Text ▸
□ □ □ □ □ □ □

Rwanda: an evolving context

Rwanda is called the land of a thousand hills for a reason. The Bahimba Valley, just northwest of Kigali, is surrounded by lush, green mountains. Slopes are covered with small houses, the valleys lined with fields of tea, banana plantations and well-kept maize.

Since 2017, most farming communities in the valley produce maize for a newly established consortium in Kigali called Africa Improved Foods (AIF) – set up by the Dutch chemical and foodstuffs giant DSM in cooperation with the Rwandan government. Revenues have quadrupled since then, several farmers told me when I was traveling Rwanda in 2018.

The quick development is the result of strict state planning. The ministry of Agriculture and Animal Resources (MINAGRI) in the capital city Kigali has introduced production targets in return for freely distributed plots of land and chemicals. Traditionally, Rwandan farmers mainly grow sweet potato or bananas. To become a food exporter onto the East-African market, the governments envisioned a switch to more lucrative crops like maize or tea.

□ □ □ □ □ □ □

Data segment ▸
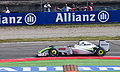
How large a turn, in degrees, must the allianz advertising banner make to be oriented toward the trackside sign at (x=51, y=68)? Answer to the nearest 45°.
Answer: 0° — it already faces it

□ □ □ □ □ □ □

Exercise details ▸
According to the text about Rwanda above, which consortium in Kigali have most Bahimba Valley farming communities produced maize for since 2017?

Answer to the problem ▸
Africa Improved Foods (AIF)